> Written task:
Which lines in the records below contain the word "shields"? Return each of them.

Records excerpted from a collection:
◆ ◆ ◆ ◆ ◆ ◆ ◆

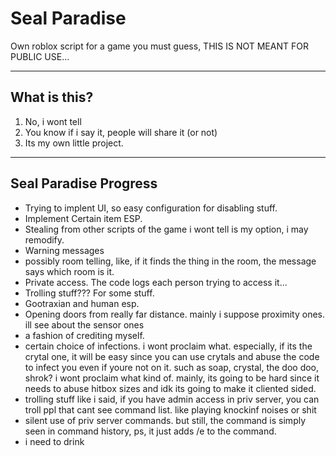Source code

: # Seal Paradise

Own roblox script for a game you must guess, THIS IS NOT MEANT FOR PUBLIC USE...

---

## What is this?

1. No, i wont tell
2. You know if i say it, people will share it (or not)
3. Its my own little project.

---

## Seal Paradise Progress

* Trying to implent UI, so easy configuration for disabling stuff.
* Implement Certain item ESP.
* Stealing from other scripts of the game i wont tell is my option, i may remodify.
* Warning messages
* possibly room telling, like, if it finds the thing in the room, the message says which room is it.
* Private access. The code logs each person trying to access it...
* Trolling stuff??? For some stuff.
* Gootraxian and human esp.
* Opening doors from really far distance. mainly i suppose proximity ones. ill see about the sensor ones
* a fashion of crediting myself.
* certain choice of infections. i wont proclaim what. especially, if its the crytal one, it will be easy since you can use crytals and abuse the code to infect you even if youre not on it. such as soap, crystal, the doo doo, shrok? i wont proclaim what kind of. mainly, its going to be hard since it needs to abuse hitbox sizes and idk its going to make it cliented sided.
* trolling stuff like i said, if you have admin access in priv server, you can troll ppl that cant see command list. like playing knockinf noises or shit
* silent use of priv server commands. but still, the command is simply seen in command history, ps, it just adds /e to the command.
* i need to drink
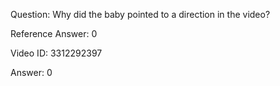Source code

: Question: Why did the baby pointed to a direction in the video?

Reference Answer: 0

Video ID: 3312292397

Answer: 0

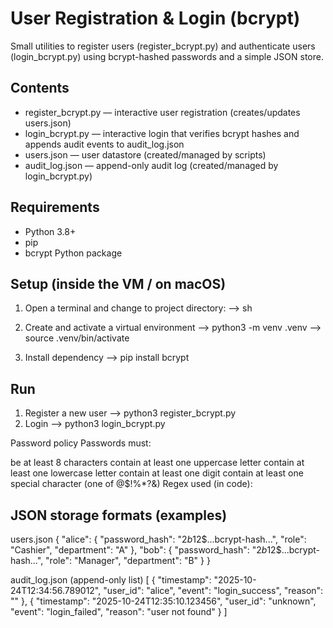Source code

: # User Registration & Login (bcrypt)

Small utilities to register users (register_bcrypt.py) and authenticate users (login_bcrypt.py) using bcrypt-hashed passwords and a simple JSON store.

## Contents
- register_bcrypt.py — interactive user registration (creates/updates users.json)
- login_bcrypt.py — interactive login that verifies bcrypt hashes and appends audit events to audit_log.json
- users.json — user datastore (created/managed by scripts)
- audit_log.json — append-only audit log (created/managed by login_bcrypt.py)

## Requirements
- Python 3.8+
- pip
- bcrypt Python package

## Setup (inside the VM / on macOS)
1. Open a terminal and change to project directory:
   --> sh

2. Create and activate a virtual environment
   --> python3 -m venv .venv
   --> source .venv/bin/activate
3. Install dependency
   --> pip install bcrypt

## Run
1. Register a new user
   --> python3 register_bcrypt.py
2. Login
   --> python3 login_bcrypt.py

Password policy
Passwords must:

be at least 8 characters
contain at least one uppercase letter
contain at least one lowercase letter
contain at least one digit
contain at least one special character (one of @$!%*?&)
Regex used (in code):

## JSON storage formats (examples)
users.json
{
  "alice": {
    "password_hash": "$2b$12$...bcrypt-hash...",
    "role": "Cashier",
    "department": "A"
  },
  "bob": {
    "password_hash": "$2b$12$...bcrypt-hash...",
    "role": "Manager",
    "department": "B"
  }
}

audit_log.json (append-only list)
[
  {
    "timestamp": "2025-10-24T12:34:56.789012",
    "user_id": "alice",
    "event": "login_success",
    "reason": ""
  },
  {
    "timestamp": "2025-10-24T12:35:10.123456",
    "user_id": "unknown",
    "event": "login_failed",
    "reason": "user not found"
  }
]

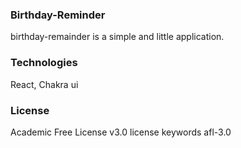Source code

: ### Birthday-Reminder

birthday-remainder is a simple and little application.

### Technologies

React, Chakra ui

### License

Academic Free License v3.0 license keywords afl-3.0
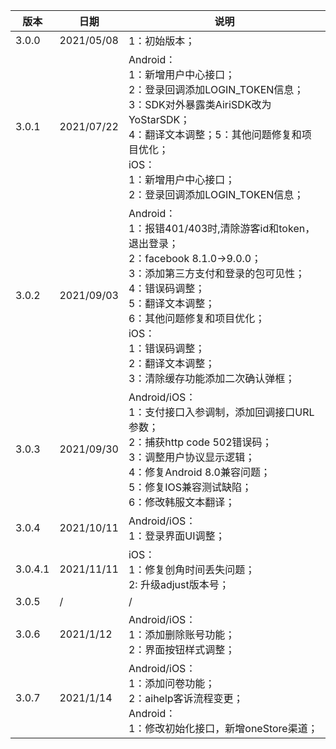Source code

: |  版本   |  日期  |  说明 |
|  ----  | ----  |   ----  |
| 3.0.0  | 2021/05/08 | 1：初始版本；|
| 3.0.1  | 2021/07/22 | Android：<br>1：新增用户中心接口；<br>2：登录回调添加LOGIN_TOKEN信息；<br>3：SDK对外暴露类AiriSDK改为YoStarSDK；<br>4：翻译文本调整；5：其他问题修复和项目优化；<br>iOS：<br>1：新增用户中心接口；<br>2：登录回调添加LOGIN_TOKEN信息；|
| 3.0.2  | 2021/09/03 | Android：<br>1：报错401/403时,清除游客id和token，退出登录；<br>2：facebook 8.1.0->9.0.0；<br>3：添加第三方支付和登录的包可见性；<br>4：错误码调整；<br>5：翻译文本调整；<br>6：其他问题修复和项目优化；<br>iOS：<br>1：错误码调整；<br>2：翻译文本调整；<br>3：清除缓存功能添加二次确认弹框；|
| 3.0.3  | 2021/09/30 | Android/iOS：<br>1：支付接口入参调制，添加回调接口URL参数；<br>2：捕获http code 502错误码；<br>3：调整用户协议显示逻辑；<br>4：修复Android 8.0兼容问题；<br>5：修复IOS兼容测试缺陷；<br>6：修改韩服文本翻译；|
| 3.0.4  | 2021/10/11 | Android/iOS：<br>1：登录界面UI调整；|
| 3.0.4.1  | 2021/11/11 | iOS：<br>1：修复创角时间丢失问题；<br>2: 升级adjust版本号；|
| 3.0.5  | / | / |
| 3.0.6  | 2021/1/12 | Android/iOS：<br>1：添加删除账号功能；<br>2：界面按钮样式调整；|
| 3.0.7  | 2021/1/14 | Android/iOS：<br>1：添加问卷功能；<br>2：aihelp客诉流程变更；<br>Android：<br>1：修改初始化接口，新增oneStore渠道；|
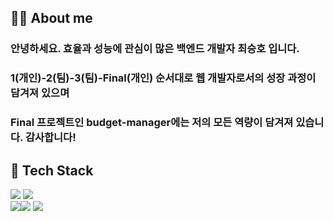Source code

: ## 👨‍💻 About me 

### 안녕하세요. 효율과 성능에 관심이 많은 백엔드 개발자 최승호 입니다.
### 1(개인)-2(팀)-3(팀)-Final(개인) 순서대로 웹 개발자로서의 성장 과정이 담겨져 있으며
### Final 프로젝트인 budget-manager에는 저의 모든 역량이 담겨져 있습니다. 감사합니다!

## 🔨 Tech Stack
<img src="https://img.shields.io/badge/JAVA-007396?&logo=java&logoColor=white"> <img src="https://img.shields.io/badge/SpringBoot-6DB33F?&logo=SpringBoot&logoColor=white">
<br>
<img src="https://img.shields.io/badge/MariaDB-003545?&logo=mariaDB&logoColor=white"><img src="https://img.shields.io/badge/Spring JPA-6DB33F?&logo=Spring JPA&logoColor=white"> <img src="https://img.shields.io/badge/QueryDSL-2599ED?&logo=querydsl&logoColor=white">

  







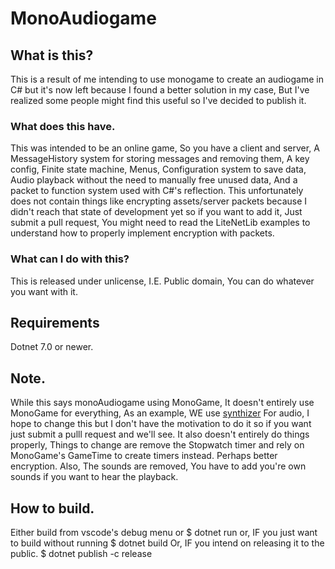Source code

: # MonoAudiogame
## What is this?
This is a result of me intending to use monogame to create an audiogame in C# but it's now left because I found a better solution in my case, But I've realized some people might find this useful so I've decided to publish it.
### What does this have.
This was intended to be an online game, So you have a client and server, A MessageHistory system for storing messages and removing them, A key config, Finite state machine, Menus, Configuration system to save data, Audio playback without the need to manually free unused data, And a packet to function system used with C#'s reflection.
This unfortunately does not contain things like encrypting assets/server packets because I didn't reach that state of development yet so if you want to add it, Just submit a pull request, You might need to read the LiteNetLib examples to understand how to properly implement encryption with packets.
### What can I do with this?
This is released under unlicense, I.E. Public domain, You can do whatever you want with it.
## Requirements
Dotnet 7.0 or newer.
## Note.
While this says monoAudiogame using MonoGame, It doesn't entirely use MonoGame for everything, As an example, WE use [synthizer](https://github.com/synthizer/synthizer) For audio, I hope to change this but I don't have the motivation to do it so if you want just submit a pulll request and we'll see.
It also doesn't entirely do things properly, Things to change are remove the Stopwatch timer and  rely on MonoGame's GameTime to create timers instead. Perhaps better encryption.
Also, The sounds are removed, You have to add you're own sounds if you want to hear the playback.
## How to build.
Either build from vscode's debug menu or
$ dotnet run
or, IF you just want to build without running
$ dotnet build
Or, IF you intend on releasing it to the public.
$ dotnet publish -c release
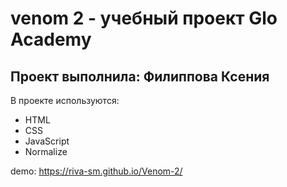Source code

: # venom 2 - учебный проект Glo Academy
## Проект выполнила: Филиппова Ксения

В проекте используются:
- HTML
- CSS
- JavaScript
- Normalize

demo: https://riva-sm.github.io/Venom-2/
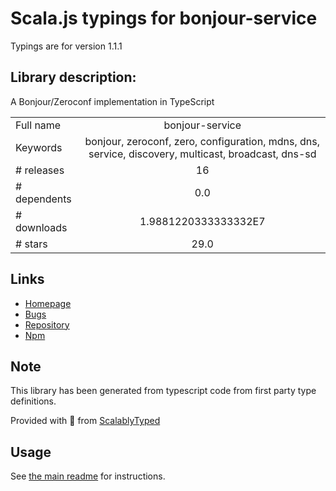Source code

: 
# Scala.js typings for bonjour-service

Typings are for version 1.1.1

## Library description:
A Bonjour/Zeroconf implementation in TypeScript

|                    |                 |
| ------------------ | :-------------: |
| Full name          | bonjour-service |
| Keywords           | bonjour, zeroconf, zero, configuration, mdns, dns, service, discovery, multicast, broadcast, dns-sd |
| # releases         | 16 |
| # dependents       | 0.0 |
| # downloads        | 1.9881220333333332E7 |
| # stars            | 29.0 |

## Links
- [Homepage](https://github.com/onlxltd/bonjour-service)
- [Bugs](https://github.com/onlxltd/bonjour-service/issues)
- [Repository](https://github.com/onlxltd/bonjour-service)
- [Npm](https://www.npmjs.com/package/bonjour-service)
    


## Note
This library has been generated from typescript code from first party type definitions.

Provided with :purple_heart: from [ScalablyTyped](https://github.com/oyvindberg/ScalablyTyped)

## Usage
See [the main readme](../../readme.md) for instructions.


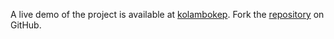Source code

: A live demo of the project is available at [kolambokep](https://kolambokep.pages.dev).
Fork the [repository](https://github.com/untaokeroa) on GitHub.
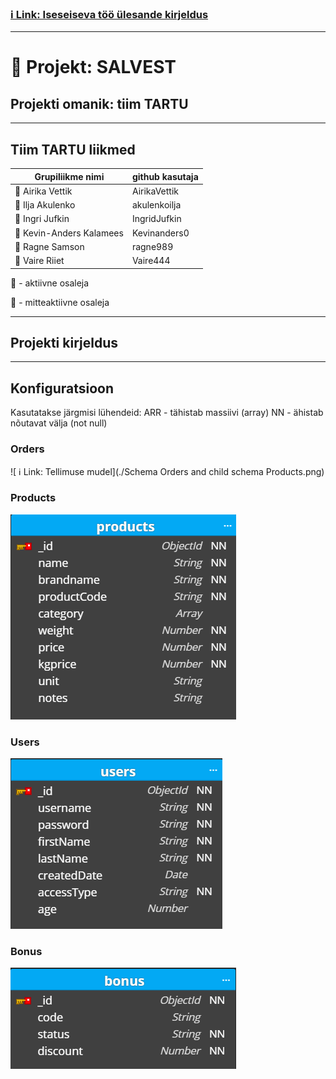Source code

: ### [ :information_source: Link: Iseseiseva töö ülesande kirjeldus](./assingment_description.md)
________________________________________________________________________________________________________________________________________________________________________________

# :memo: Projekt: SALVEST 
## Projekti omanik: tiim TARTU
________________________________________________________________________________________________________________________________________________________________________________
## Tiim TARTU liikmed
| Grupiliikme nimi | github kasutaja |
| --- | --- |
| :green_book: Airika Vettik | AirikaVettik |
| :closed_book: Ilja Akulenko | akulenkoilja |
| :green_book: Ingri Jufkin | IngridJufkin |
| :green_book: Kevin-Anders Kalamees | Kevinanders0 |
| :green_book: Ragne Samson | ragne989 |
| :green_book: Vaire Riiet | Vaire444 |

:green_book: - aktiivne osaleja

:closed_book: - mitteaktiivne osaleja

________________________________________________________________________________________________________________________________________________________________________________

## Projekti kirjeldus

________________________________________________________________________________________________________________________________________________________________________________
## Konfiguratsioon
Kasutatakse järgmisi lühendeid:
ARR - tähistab massiivi (array)
NN - ähistab nõutavat välja (not null)

### Orders
![ :information_source: Link: Tellimuse mudel](./Schema Orders and child schema Products.png)
### Products
![ :information_source: Toote mudel](./Products.png)
### Users
![ :information_source: Kasutaja mudel](./Users.png)
### Bonus
![ :information_source: Boonuse mudel](./Bonus.png)
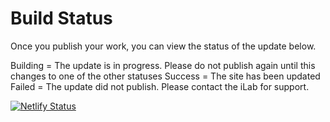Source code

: # Build Status

Once you publish your work, you can view the status of the update below. 

Building = The update is in progress. Please do not publish again until this changes to one of the other statuses
Success = The site has been updated
Failed = The update did not publish. Please contact the iLab for support.

[![Netlify Status](https://api.netlify.com/api/v1/badges/3fd5ef1c-9a7a-4f10-9bec-7cc267710ff1/deploy-status)](https://app.netlify.com/sites/csis-trade-guys/deploys)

◆ ◆ ◆ ◆ ◆ ◆ ◆

> Answer for this exercise:
<img src="https://img.shields.io/badge/JAVA-007396?&logo=java&logoColor=white"> <img src="https://img.shields.io/badge/SpringBoot-6DB33F?&logo=SpringBoot&logoColor=white">
<img src="https://img.shields.io/badge/MariaDB-003545?&logo=mariaDB&logoColor=white"><img src="https://img.shields.io/badge/Spring JPA-6DB33F?&logo=Spring JPA&logoColor=white"> <img src="https://img.shields.io/badge/QueryDSL-2599ED?&logo=querydsl&logoColor=white">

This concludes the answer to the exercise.